一般倉儲作業流程包含訂單處理、入庫、揀貨、出庫等作業。為提高揀貨流程作業效率，本論文設計並製作一輛應用於揀貨作業之隨行載運車(以下簡述為隨行車)，隨行車能夠跟隨揀貨人員身後，其載重能力為100公斤。隨行車使用微控制器作為主控制器，藉由感測器系統及工業馬達控制系統進行跟隨及避障的動作控制。
跟隨裝置系統由紅外線編碼發射器與紅外線接收對準裝置構成，使用者須配戴一組紅外線發射器，此發射器及接收對準裝置應用了紅外線編碼技術，使隨行車能跟隨於發射器所發送出的編碼訊號，以區隔其他光源及環境干擾，達到跟隨特定使用者的目標。另外，為了使隨行車能夠對準發射器訊號從而能夠跟隨於使用者正後方，本論文設計一套紅外線接收對準裝置，隨行車能根據紅外線訊號接收情況，自動調整轉向對準使用者，再藉由跟隨控制器進行對準及前進跟隨的動作控制，夠透過跟隨裝置及距離感測裝置所回傳的資訊，調整轉向動作並依照與使用者間之距離而變換不同跟隨速度。為了增加跟隨接收範圍，隨行車兩側亦有裝置紅外線接收模組，當車前方失去使用者訊號，能夠藉由車側紅外線接收模組使隨行車自動轉向對準使用者。而在避障設計部分，隨行車則能夠藉由超音波感測裝置，在遭遇障礙物時立刻停止行進，且能持續判斷周遭環境條件，待障礙物排除後，繼續跟隨使用者。隨行車使用配對跟隨模式，在使用前使用者須將發射器與跟隨車進行配對，並結合各情境模式的程式控制，構成隨行車的控制架構。

The general warehousing workflow includes order processing, warehousing, picking, and outgoing operations. In order to improve the efficiency of the picking process, this study designs and builds the human-following cart for picking operations.
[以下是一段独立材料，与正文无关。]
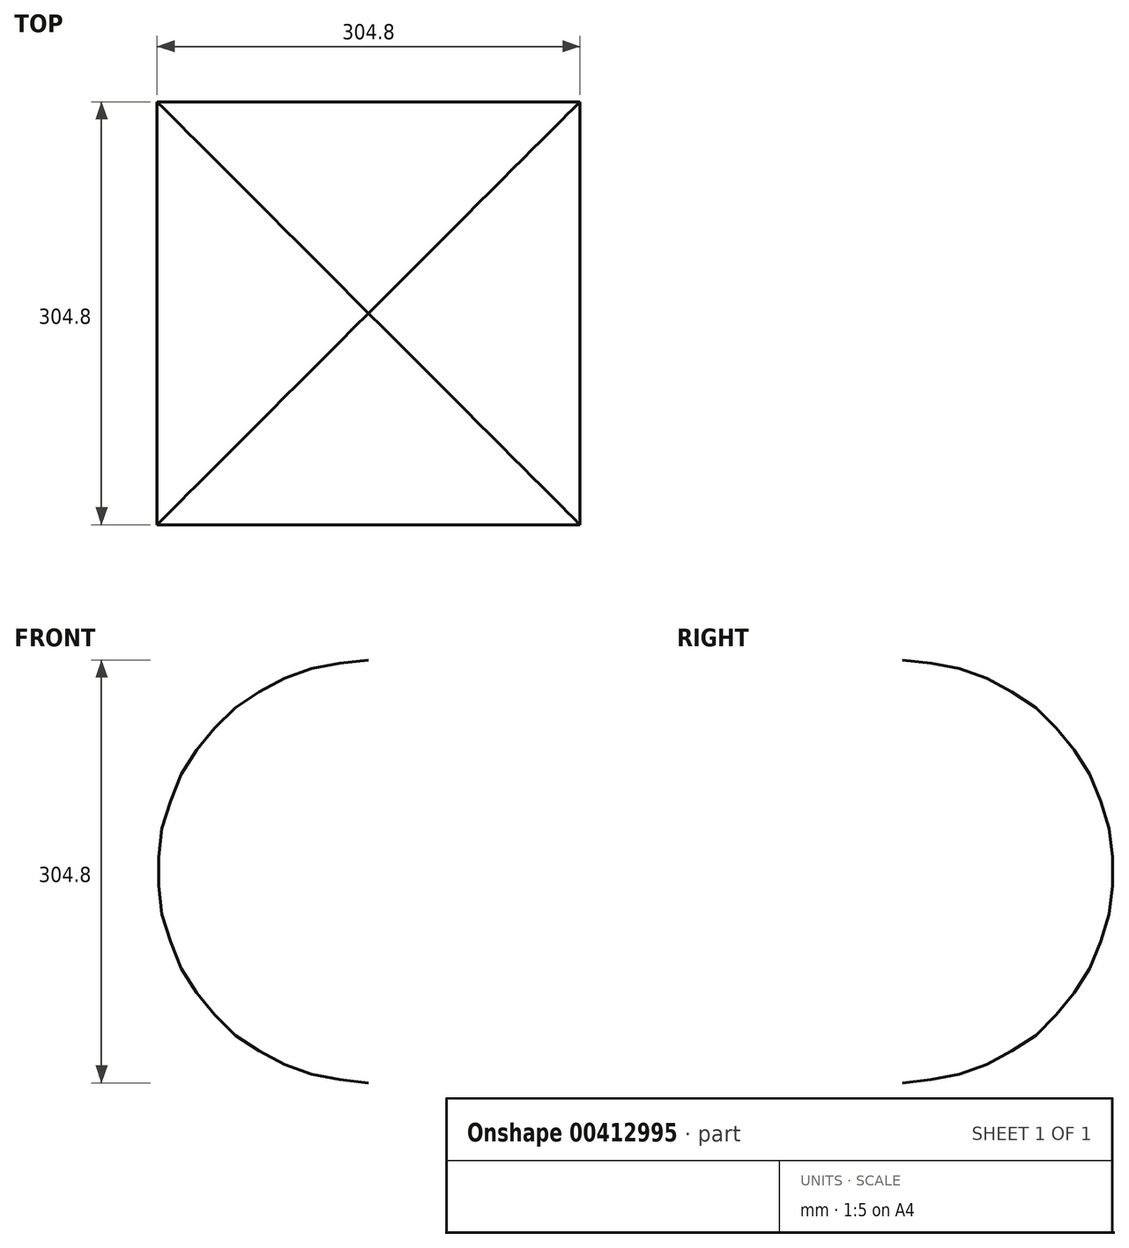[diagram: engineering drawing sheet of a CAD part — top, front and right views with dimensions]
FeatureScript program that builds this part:
annotation { "Feature Type Name" : "Feature", "Feature Type Description" : "" }
export const myFeature = defineFeature(function(context is Context, id is Id, definition is map)
    precondition{}
    {
        {
            var Q0;
            Q0=qCreatedBy(makeId("Top.planeOp"),FACE);
            var sketch = newSketch(context, id + "F0", { "sketchPlane" : qUnion([Q0])});
            skLineSegment(sketch, "E0.bottom", {"start": v(152.4, -152.4) * mm, "end": v(-152.4, -152.4) * mm});
            skLineSegment(sketch, "E0.top", {"start": v(152.4, 152.4) * mm, "end": v(-152.4, 152.4) * mm});
            skLineSegment(sketch, "E0.left", {"start": v(152.4, -152.4) * mm, "end": v(152.4, 152.4) * mm});
            skLineSegment(sketch, "E0.right", {"start": v(-152.4, -152.4) * mm, "end": v(-152.4, 152.4) * mm});
            skPoint(sketch, "E0.middle", {"position": v(0, 0) * mm});
            skSolve(sketch);
        }
        {
            var Q0;
            Q0=makeQuery(id+"F0.imprint","IMPRINT",FACE,{"disambiguationData":[TD([[makeQuery(id+"F0.imprint","IMPRINT",EDGE,{"derivedFrom":sQuery(id+"F0.wireOp",EDGE,"E0.bottom")}),-1.0]])]});
            extrude(context, id + "F1", {"entities" : qUnion([Q0]), "endBound" : BoundingType.SYMMETRIC, "depth" : 304.8 * mm});
        }
        {
            var Q0;
            Q0=qCreatedBy(makeId("Right.planeOp"),FACE);
            var sketch = newSketch(context, id + "F2", { "sketchPlane" : qUnion([Q0])});
            skCircle(sketch, "E1", {"center": v(0, 0) * mm, "radius": 152.4 * mm});
            skSolve(sketch);
        }
        {
            var Q0;
            Q0=qCreatedBy(makeId("Front.planeOp"),FACE);
            var sketch = newSketch(context, id + "F3", { "sketchPlane" : qUnion([Q0])});
            skCircle(sketch, "E2", {"center": v(0, 0) * mm, "radius": 152.4 * mm});
            skSolve(sketch);
        }
        {
            var Q0;
            Q0 = qSketchRegion(id + "F2", true);
            extrude(context, id + "F4", {"entities" : qUnion([Q0]), "operationType" : NewBodyOperationType.INTERSECT, "endBound" : BoundingType.SYMMETRIC, "depth" : 304.8 * mm});
        }
        {
            var Q0;
            Q0 = qSketchRegion(id + "F3", true);
            extrude(context, id + "F5", {"entities" : qUnion([Q0]), "operationType" : NewBodyOperationType.INTERSECT, "endBound" : BoundingType.SYMMETRIC, "depth" : 304.8 * mm});
        }
    });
The cart can follow the picker and the load capacity is 100 kg. The key component of the cart is an embedded equipment which is composed of the microcontrollers, the sensor system and industrial motor control system to implement the following actions and obstacle avoidance.
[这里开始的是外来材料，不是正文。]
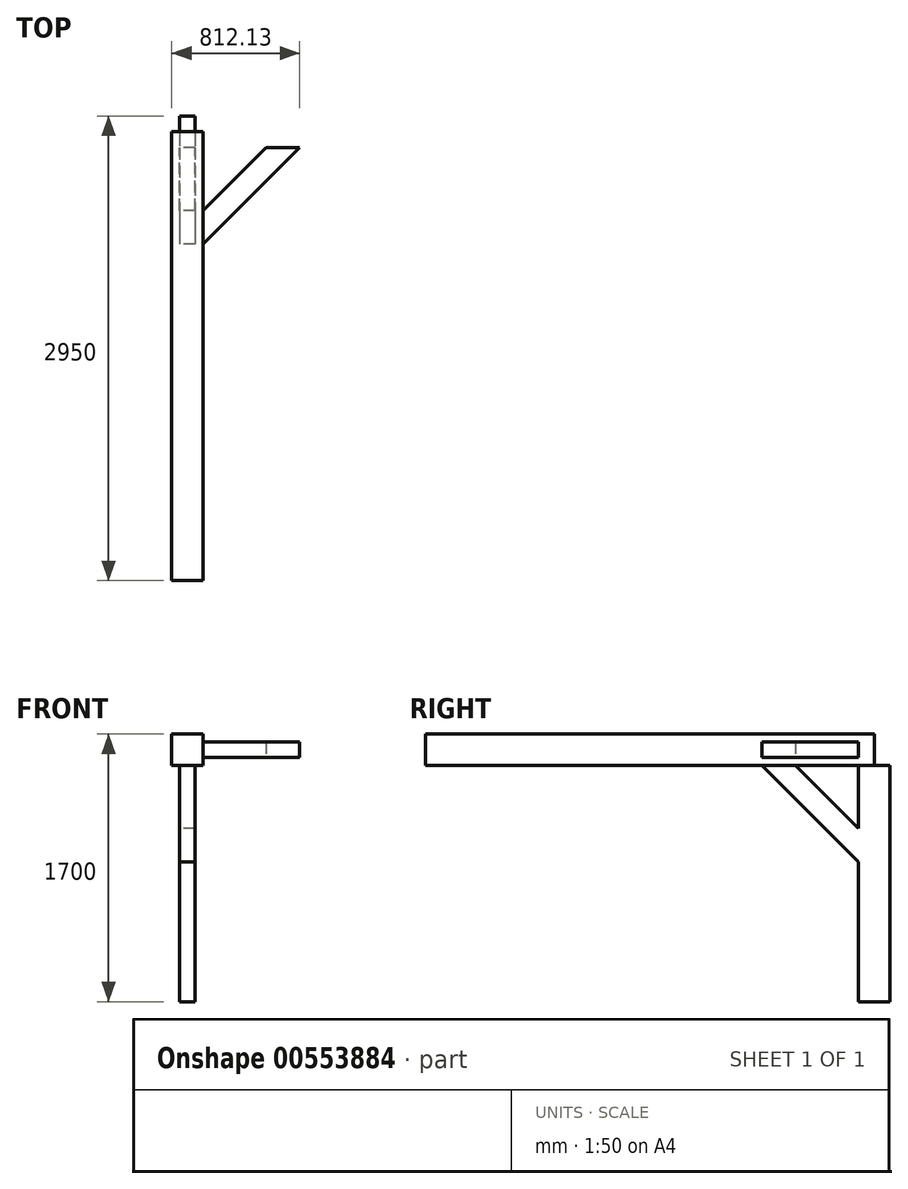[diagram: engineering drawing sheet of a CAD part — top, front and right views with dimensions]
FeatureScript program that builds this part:
annotation { "Feature Type Name" : "Feature", "Feature Type Description" : "" }
export const myFeature = defineFeature(function(context is Context, id is Id, definition is map)
    precondition{}
    {
        {
            var Q0;
            Q0=qCreatedBy(makeId("Top.planeOp"),FACE);
            var sketch = newSketch(context, id + "F0", { "sketchPlane" : qUnion([Q0])});
            skLineSegment(sketch, "E0", {"start": v(-358.87, -1603.5) * mm, "end": v(-158.87, -1603.5) * mm});
            skLineSegment(sketch, "E1", {"start": v(-158.87, -1603.5) * mm, "end": v(-158.87, 534.37) * mm});
            skLineSegment(sketch, "E2", {"start": v(-158.87, 534.37) * mm, "end": v(453.26, 1146.5) * mm});
            skLineSegment(sketch, "E3", {"start": v(453.26, 1146.5) * mm, "end": v(241.13, 1146.5) * mm});
            skLineSegment(sketch, "E4", {"start": v(241.13, 1146.5) * mm, "end": v(-158.87, 746.5) * mm});
            skLineSegment(sketch, "E5", {"start": v(-158.87, 746.5) * mm, "end": v(-158.87, 1246.5) * mm});
            skLineSegment(sketch, "E6", {"start": v(-158.87, 1246.5) * mm, "end": v(-358.87, 1246.5) * mm});
            skLineSegment(sketch, "E7", {"start": v(-358.87, 1246.5) * mm, "end": v(-358.87, -1603.5) * mm});
            skSolve(sketch);
        }
        {
            var Q0;
            Q0=makeQuery(id+"F0.imprint","IMPRINT",FACE,{"disambiguationData":[TD([[makeQuery(id+"F0.imprint","IMPRINT",EDGE,{"derivedFrom":sQuery(id+"F0.wireOp",EDGE,"E0")}),1.0]])]});
            extrude(context, id + "F1", {"entities" : qUnion([Q0]), "depth" : 200 * mm});
        }
        {
            var Q0;
            Q0=makeQuery(id+"F1.opExtrude","CAP_FACE",FACE,{"disambiguationData":[OSD([sQuery(id+"F0.wireOp",EDGE,"E0"),sQuery(id+"F0.wireOp",EDGE,"E1"),sQuery(id+"F0.wireOp",EDGE,"E2"),sQuery(id+"F0.wireOp",EDGE,"E3"),sQuery(id+"F0.wireOp",EDGE,"E4"),sQuery(id+"F0.wireOp",EDGE,"E5"),sQuery(id+"F0.wireOp",EDGE,"E6"),sQuery(id+"F0.wireOp",EDGE,"E7")])],"isStart":true});
            var sketch = newSketch(context, id + "F2", { "sketchPlane" : qUnion([Q0])});
            skLineSegment(sketch, "E8", {"start": v(-158.87, -534.37) * mm, "end": v(-158.87, -746.5) * mm});
            skLineSegment(sketch, "E9", {"start": v(-158.87, -746.5) * mm, "end": v(241.13, -1146.5) * mm});
            skLineSegment(sketch, "E10", {"start": v(241.13, -1146.5) * mm, "end": v(453.26, -1146.5) * mm});
            skLineSegment(sketch, "E11", {"start": v(453.26, -1146.5) * mm, "end": v(-158.87, -534.37) * mm});
            skSolve(sketch);
        }
        {
            var Q0;
            Q0=makeQuery(id+"F2.imprint","IMPRINT",FACE,{"disambiguationData":[TD([[makeQuery(id+"F2.imprint","IMPRINT",EDGE,{"derivedFrom":sQuery(id+"F2.wireOp",EDGE,"E8")}),1.0]])]});
            extrude(context, id + "F3", {"entities" : qUnion([Q0]), "operationType" : NewBodyOperationType.REMOVE, "oppositeDirection" : true, "depth" : 50 * mm});
        }
        {
            var Q0;
            Q0=makeQuery(id+"F1.opExtrude","CAP_FACE",FACE,{"disambiguationData":[OSD([sQuery(id+"F0.wireOp",EDGE,"E0"),sQuery(id+"F0.wireOp",EDGE,"E1"),sQuery(id+"F0.wireOp",EDGE,"E2"),sQuery(id+"F0.wireOp",EDGE,"E3"),sQuery(id+"F0.wireOp",EDGE,"E4"),sQuery(id+"F0.wireOp",EDGE,"E5"),sQuery(id+"F0.wireOp",EDGE,"E6"),sQuery(id+"F0.wireOp",EDGE,"E7")])],"isStart":false});
            var sketch = newSketch(context, id + "F4", { "sketchPlane" : qUnion([Q0])});
            skLineSegment(sketch, "E12", {"start": v(-158.87, 746.5) * mm, "end": v(-158.87, 534.37) * mm});
            skLineSegment(sketch, "E13", {"start": v(-158.87, 534.37) * mm, "end": v(453.26, 1146.5) * mm});
            skLineSegment(sketch, "E14", {"start": v(453.26, 1146.5) * mm, "end": v(241.13, 1146.5) * mm});
            skLineSegment(sketch, "E15", {"start": v(241.13, 1146.5) * mm, "end": v(-158.87, 746.5) * mm});
            skSolve(sketch);
        }
        {
            var Q0;
            Q0=makeQuery(id+"F4.imprint","IMPRINT",FACE,{"disambiguationData":[TD([[makeQuery(id+"F4.imprint","IMPRINT",EDGE,{"derivedFrom":sQuery(id+"F4.wireOp",EDGE,"E12")}),1.0]])]});
            extrude(context, id + "F5", {"entities" : qUnion([Q0]), "operationType" : NewBodyOperationType.REMOVE, "oppositeDirection" : true, "depth" : 50 * mm});
        }
        {
            var Q0;
            Q0=makeQuery(id+"F1.opExtrude","SWEPT_FACE",FACE,{"disambiguationData":[OSD([sQuery(id+"F0.wireOp",EDGE,"E7")])]});
            cPlane(context, id + "F6", {"entities" : qUnion([Q0]), "cplaneType" : CPlaneType.OFFSET, "offset" : 50 * mm, "oppositeDirection" : true, "width" : 150 * mm, "height" : 150 * mm});
        }
        {
            var Q0;
            Q0=qCreatedBy(id+"F6.planeOp",FACE);
            var sketch = newSketch(context, id + "F7", { "sketchPlane" : qUnion([Q0])});
            skLineSegment(sketch, "E16.0", {"start": v(-1246.5, 0) * mm, "end": v(1603.5, 0) * mm});
            skLineSegment(sketch, "E17", {"start": v(-746.5, 0) * mm, "end": v(-1146.5, -400) * mm});
            skLineSegment(sketch, "E18", {"start": v(-1146.5, -400) * mm, "end": v(-1146.5, -612.13) * mm});
            skLineSegment(sketch, "E19", {"start": v(-1146.5, -612.13) * mm, "end": v(-534.37, 0) * mm});
            skLineSegment(sketch, "E20", {"start": v(-534.37, 0) * mm, "end": v(-746.5, 0) * mm});
            skSolve(sketch);
        }
        {
            var Q0;
            Q0=makeQuery(id+"F7.imprint","IMPRINT",FACE,{"disambiguationData":[TD([[makeQuery(id+"F7.imprint","IMPRINT",EDGE,{"derivedFrom":sQuery(id+"F7.wireOp",EDGE,"E17")}),1.0]])]});
            extrude(context, id + "F8", {"entities" : qUnion([Q0]), "operationType" : NewBodyOperationType.ADD, "oppositeDirection" : true, "depth" : 100 * mm});
        }
        {
            var Q0;
            Q0=makeQuery(id+"F8.opExtrude","SWEPT_FACE",FACE,{"disambiguationData":[OSD([sQuery(id+"F7.wireOp",EDGE,"E18")])]});
            var sketch = newSketch(context, id + "F9", { "sketchPlane" : qUnion([Q0])});
            skLineSegment(sketch, "E21.bottom", {"start": v(208.87, -1500) * mm, "end": v(308.87, -1500) * mm});
            skLineSegment(sketch, "E21.top", {"start": v(208.87, 0) * mm, "end": v(308.87, 0) * mm});
            skLineSegment(sketch, "E21.left", {"start": v(208.87, -1500) * mm, "end": v(208.87, 0) * mm});
            skLineSegment(sketch, "E21.right", {"start": v(308.87, -1500) * mm, "end": v(308.87, 0) * mm});
            skSolve(sketch);
        }
        {
            var Q0;
            {var subQ0=sQuery(id+"F9.wireOp",EDGE,"E21.bottom");Q0=makeQuery(id+"F9.imprint","IMPRINT",FACE,{"disambiguationData":[TD([[makeQuery(id+"F9.imprint","IMPRINT",EDGE,{"derivedFrom":subQ0}),1.0]])]});}
            var Q1;
            {var subQ1=sQuery(id+"F7.wireOp",EDGE,"E18");var subQ2=makeQuery(id+"F8.opExtrude","SWEPT_EDGE",EDGE,{"disambiguationData":[OSD([sQuery(id+"F7.wireOp",EDGE,"E17"),subQ1])]});Q1=makeQuery(id+"F9.imprint","IMPRINT",FACE,{"disambiguationData":[TD([[makeQuery(id+"F9.imprint","IMPRINT",EDGE,{"derivedFrom":subQ2}),-1.0]])]});}
            var Q2;
            {var subQ0=sQuery(id+"F9.wireOp",EDGE,"E21.top");Q2=makeQuery(id+"F9.imprint","IMPRINT",FACE,{"disambiguationData":[TD([[makeQuery(id+"F9.imprint","IMPRINT",EDGE,{"derivedFrom":subQ0}),-1.0]])]});}
            extrude(context, id + "F10", {"entities" : qUnion([Q0, Q1, Q2]), "operationType" : NewBodyOperationType.ADD, "depth" : 200 * mm});
        }
    });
The human-following function module is composed of infrared-coded transmitters, infrared receivers, and the alignment device. The user needs to wear an encoded infrared transmitting device. The coded signal is used to separate environmental interference and to achieve the goal of following a specific user. As the purpose is to make the cart aim at the rear of the user, this thesis designs and implements a set of infrared receiver and alignment devices, so that the cart can automatically adjust the steering to aim at the user according to the infrared signal receiving situation, and then follow the user. By the design of the controller system, the cart can adjust the steering movement and change speed according to the distance between the user and the cart.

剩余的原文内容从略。